Prompt: What is needed is an exact copy of every entry below, minus the images.

Data entries:
>>>>

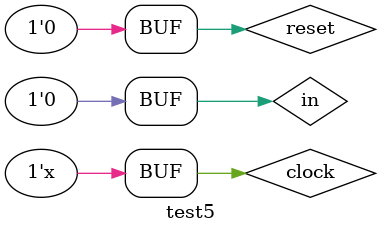
<source format=v>
module test5; 

reg clock, reset, in;
wire out;

  my_fsm U0 ( 
  .clock (clock),
  .reset (reset),
  .in    (in),
  .out  (out) 
  ); 
   
 
initial begin
  clock = 1;
  reset = 1;
  in = 0;
  $display("Starting simulation...");
  #2;
  reset = 0;
  #2;
  if (out !== 1'b0) $display("Failed 1"); 
  
  in = 0;
  #2;
  if (out !== 1'b0) $display("Failed 2");
  
  in = 1;  
  #2;
  if (out !== 1'b0) $display("Failed 3");
  
  in = 0;
  #2;
  if (out !== 1'b0) $display("Failed 4"); 
  
  in = 0;
  #2;
  if (out !== 1'b0) $display("Failed 5"); 
  
  #2; 
  if (out !== 1'b1) $display("Failed 6");  
  $display("Done...");
end 
  

always begin
   #1 clock = !clock;
end
   
endmodule
</source>
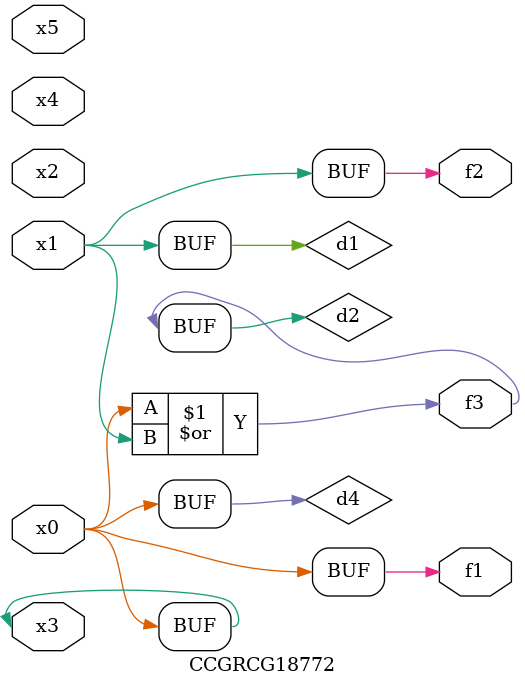
<source format=v>
module CCGRCG18772(
	input x0, x1, x2, x3, x4, x5,
	output f1, f2, f3
);

	wire d1, d2, d3, d4;

	and (d1, x1);
	or (d2, x0, x1);
	nand (d3, x0, x5);
	buf (d4, x0, x3);
	assign f1 = d4;
	assign f2 = d1;
	assign f3 = d2;
endmodule

</source>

<<<<

Expected output:
<source format=v>
module test5; 

reg clock, reset, in;
wire out;

  my_fsm U0 ( 
  .clock (clock),
  .reset (reset),
  .in    (in),
  .out  (out) 
  ); 
   
 
initial begin
  clock = 1;
  reset = 1;
  in = 0;
  $display("Starting simulation...");
  #2;
  reset = 0;
  #2;
  if (out !== 1'b0) $display("Failed 1"); 
  
  in = 0;
  #2;
  if (out !== 1'b0) $display("Failed 2");
  
  in = 1;  
  #2;
  if (out !== 1'b0) $display("Failed 3");
  
  in = 0;
  #2;
  if (out !== 1'b0) $display("Failed 4"); 
  
  in = 0;
  #2;
  if (out !== 1'b0) $display("Failed 5"); 
  
  #2; 
  if (out !== 1'b1) $display("Failed 6");  
  $display("Done...");
end 
  

always begin
   #1 clock = !clock;
end
   
endmodule
</source>
<source format=v>
module CCGRCG18772(
	input x0, x1, x2, x3, x4, x5,
	output f1, f2, f3
);

	wire d1, d2, d3, d4;

	and (d1, x1);
	or (d2, x0, x1);
	nand (d3, x0, x5);
	buf (d4, x0, x3);
	assign f1 = d4;
	assign f2 = d1;
	assign f3 = d2;
endmodule

</source>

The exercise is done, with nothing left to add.